Москва по-прежнему хорошеет. Идешь по Тверскому бульвару и радуешься. Чисто, красиво. Свернешь на Малую Бронную — там фасад театра с новым золоченым козырьком. Внутри — богато одетые, вкусно пахнущие люди: заплатив за билет от 1 500 до 18 000 рублей, они пришли на премьеру Богомолова. В здании всё под стать им — всё с иголочки, всюду свет. Конечно, есть кое-где у нас еще и тьма. Есть, говорят, теперь в России такие театры (любительские, для людей с ограниченными возможностями), куда берут свежих, только что с полей, инвалидов — и они там играют как могут. Но это — далеко от столиц и настроение москвичам не портит.

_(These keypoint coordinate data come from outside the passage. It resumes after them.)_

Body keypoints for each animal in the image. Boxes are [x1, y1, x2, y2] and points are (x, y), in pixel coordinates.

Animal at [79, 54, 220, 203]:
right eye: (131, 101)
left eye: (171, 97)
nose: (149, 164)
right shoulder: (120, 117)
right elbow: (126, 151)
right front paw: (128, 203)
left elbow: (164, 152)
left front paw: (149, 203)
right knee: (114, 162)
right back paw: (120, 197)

Спустившись с балкона в партер, на свободное место за 10000 (вместо двух с полтиной), я слышу за спиной разговоры.
— Ты не читала его манифест?! Он говорил, что Россия не должна больше ориентироваться на Европу, там слишком много гей-пропаганды… — молвит одна девица.

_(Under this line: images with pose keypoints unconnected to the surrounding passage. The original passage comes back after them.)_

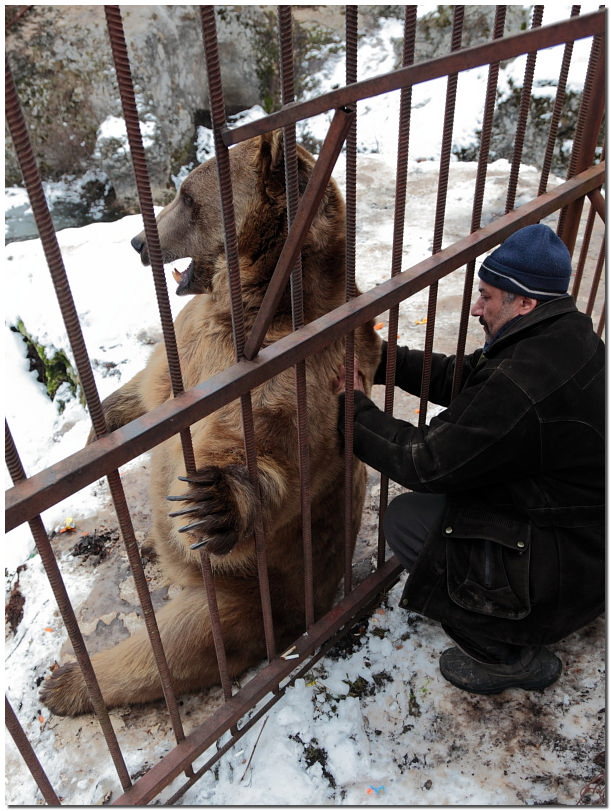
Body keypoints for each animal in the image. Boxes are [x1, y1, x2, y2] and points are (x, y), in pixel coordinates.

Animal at [40, 128, 380, 716]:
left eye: (185, 197)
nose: (138, 242)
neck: (249, 301)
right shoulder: (191, 344)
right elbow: (149, 389)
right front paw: (95, 431)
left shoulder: (307, 373)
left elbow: (266, 448)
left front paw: (215, 501)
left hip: (246, 593)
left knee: (177, 644)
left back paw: (69, 683)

— Так и есть, — поддакивает вторая.
Смотрю. Их три. Красивые. Со следами пластики на расписных лицах. «Я тебе скажу, что он…» — начинает, хлопнув большими ресницами, третья. Тут свет гаснет, и неповторимый голос Константина Богомолова просит выключить телефоны или уменьшить яркость экрана.
Сентябрь 1944-го. В эстонском городке Кaks Kivi (в переводе — Два Камня) всё спокойно: немцы бегут, советские наступают. Семейство Ольги Фрост (в девичестве Прозоровой) азартно жжет бумаги, мучаясь от вони и распахивая дверь большой, залитой светом гостиной с бревенчатыми стенами. Сценограф Лариса Ломакина строит на сцене идеальную с виду среду обитания для чеховских сестер. За верандой усадьбы — настоящий эстонский лес (видео — Алан Мандельштам). Но перед нами не сестры: совсем молодая Ольга (Дарья Жовнер) — мать Ирины, Маши и Андрея. Ее муж, он же отец семейства Карл Фрост, умер год назад, совсем как у Чехова. С воспоминания о его смерти и начинается действие, прерываемое криком Маши, обнаружившей, что на стене остался портрет Гитлера — его успеют снять аккурат перед приходом в дом майора Солёного и лейтенанта Василия Игнатьевича.